2018: How stale political story will burden the media

What you need to know:

Trouble. Our main staple, politics, is getting stale and yet we still want to serve it to people who are fed up and also have the alternative of social media where anything goes, including insults, fake plus false news and anything that appeals and appeases their anger.

No doubt 2017’s hottest story was the amendment of the Constitution to lift the age limit –and along the way- the change of the term of an MP from five to seven years.

Undoubtedly, it was a story that drew a lot of interest in the public sphere because of its implications. The amendment, most importantly, would determine if Uganda was destined to have a change of President after 35 years of the incumbent Yoweri Museveni or have ‘more of the same’ as former presidential candidate John Patrick Amama Mbabazi was wont to say.

The most depressing aspect of this story was that the attitude with which most people approached the amendment was with passion drowned out by cynicism and resignation. There was a general anger, but acceptance of the reality that it would pass and Museveni ‘would rule for life.’ It was viewed as a done deal right on arrival.

This reality manifested itself in such a way that adversely affected the media. Much as the matter was widely deliberated on radio stations and social media, and comprehensively covered by the local dailies, it did not significantly translate into increase in sales of newspaper copies. That is one of the most worrying aspects of the long stay in power of a government like the NRM and one president for that period like Museveni.

It is important to understand that increasingly news has become dominated by politics. Politics is the largest employer. It takes a lion’s share of the national budget. We hardly have anything worth noting in terms of agricultural production, law, education, sports, music and entertainment, science and technological development, business and manufacturing.

Most times we report about them because of what politics and politicians have said or done or refused to do about them to help them soldier on. In fact, most of these sectors align themselves to politics for favours in order to survive.
So the media equally follows the political story with keen interest.

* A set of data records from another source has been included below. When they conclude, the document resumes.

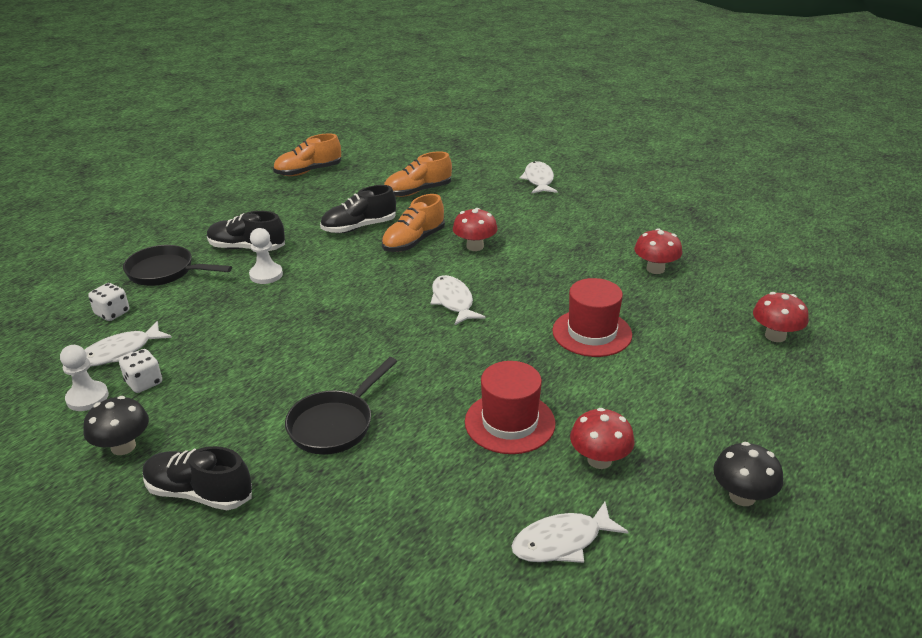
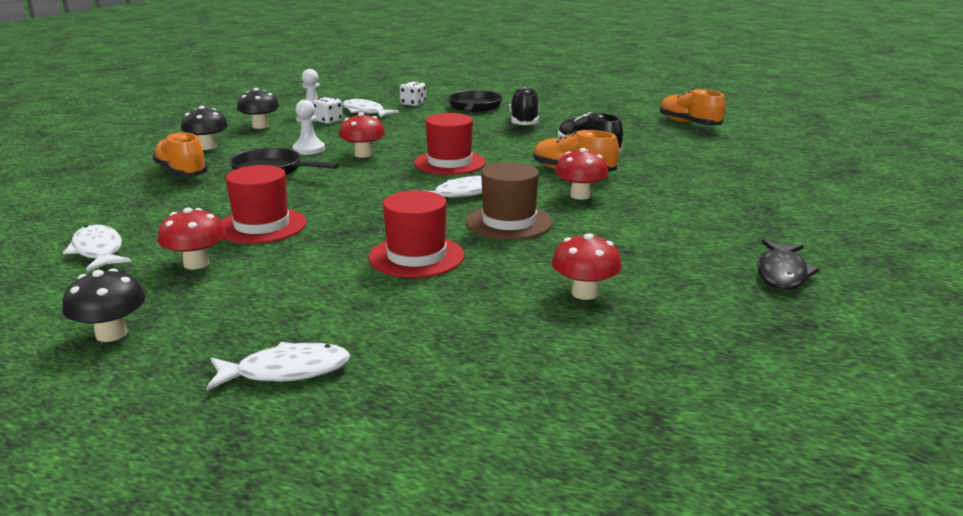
camera: 80 degrees right, 10 degrees down
(199, 493) = (207, 147): black shoe -> black mushroom
(266, 275) = (483, 131): white pawn -> white pawn (309, 150)
(361, 302) = (449, 163): none -> red hat
(418, 191) = (689, 164): orange shoe -> orange shoe (181, 172)
(526, 284) = (509, 222): none -> brown hat
(539, 180) = (788, 218): white fish -> white fish (286, 371)
(626, 201) = (782, 273): none -> black fish
(775, 336) = (431, 378): red mushroom -> red mushroom (363, 154)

The trouble is that in Uganda’s case, the players for the last 31 years under Museveni have not changed and with the amendment are not likely to change.

The track and the tricks of the mind are the same and are unlikely to change. Almost everything about the political story has become painfully predictable.
When following debates, the side issues like brawls in Parliament make more news than the debate itself. You are sure that the ruling NRM MPs will vote for what NRM wishes without the slightest dissent. On the other hand, the Opposition will disagree in most cases by default.

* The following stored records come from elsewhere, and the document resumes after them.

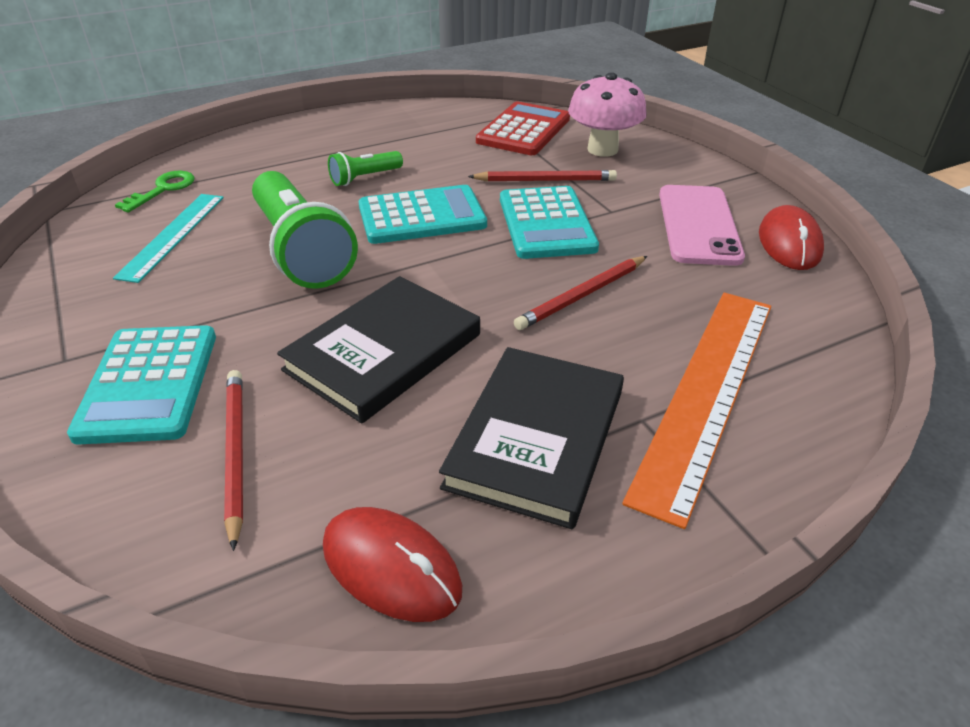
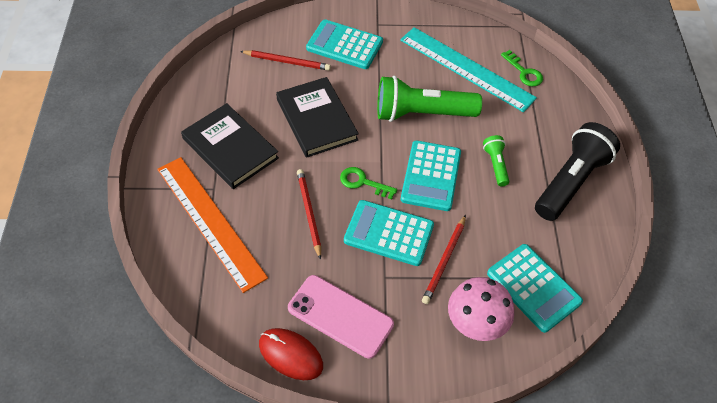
camera: 115 degrees right, 15 degrees up
(172, 235) = (466, 68): turquoise ruler -> turquoise ruler, size x1.63
(356, 133) = (571, 182): none -> black flashlight
(391, 567) = (206, 87): red mouse -> none
(481, 265) = (363, 182): none -> green key
(524, 130) = (533, 288): red calculator -> turquoise calculator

In cases of corruption that touch the lives of people (for it involves money that would avail them drugs in hospitals and improve roads plus schools, you can bet that no one will be punished despite the pronouncement and drama that comes out of commissions of inquiry. Many times it is connected people, relatives and friends of the very people ‘fighting’ corruption who are caught on the wrong side.

If we encounter law and order challenges like murders, thefts and neglect of patients in hospitals, etc, most times the story ends there. There is nothing you will get close to a conclusive crime investigation that brings culprits to book. Yet the political story we have made our favourite headline is more often than not an incomplete one. Many times we know a lot about most of the dirty deals and machinations that take place in the corridors of power but are limited by legal, authoritarian and financial hurdles.

You do not just wake up and report about the abuse of power without fearing arrest, closure of the media house or advertisers, many of whom are out to appease the government, threatening not to advertise with you, thus denying you much needed revenue.
So we give a small portion of the story more of which is known in the public domain. The readers feel that we in the media are skirting over issues because we have either been compromised or are in agreement with what is taking place.

So everyone will be cautious and play safe in 2018 and beyond. The main political players have fought to make the media irrelevant by ignoring their reports on matters that affect the people and clamping down hard when the media reports about them in negative light.

Because of the amendment, we shall have to be even more careful since the main players are not about to change and still have a long tenure in the political life of the country. They will do things in the same way bent on perpetuating themselves in power and we will have to live with that.

Our main staple, politics, is getting stale and yet we still want to serve it to people who are fed up and also have the alternative of social media where anything goes, including insults, fake plus false news and anything that appeals and appeases their anger.
While I wish you a happy and prosperous 2018, I am afraid that for the media, it is going to be the year it felt the weight of carrying the burden of the long stay of the NRM in power.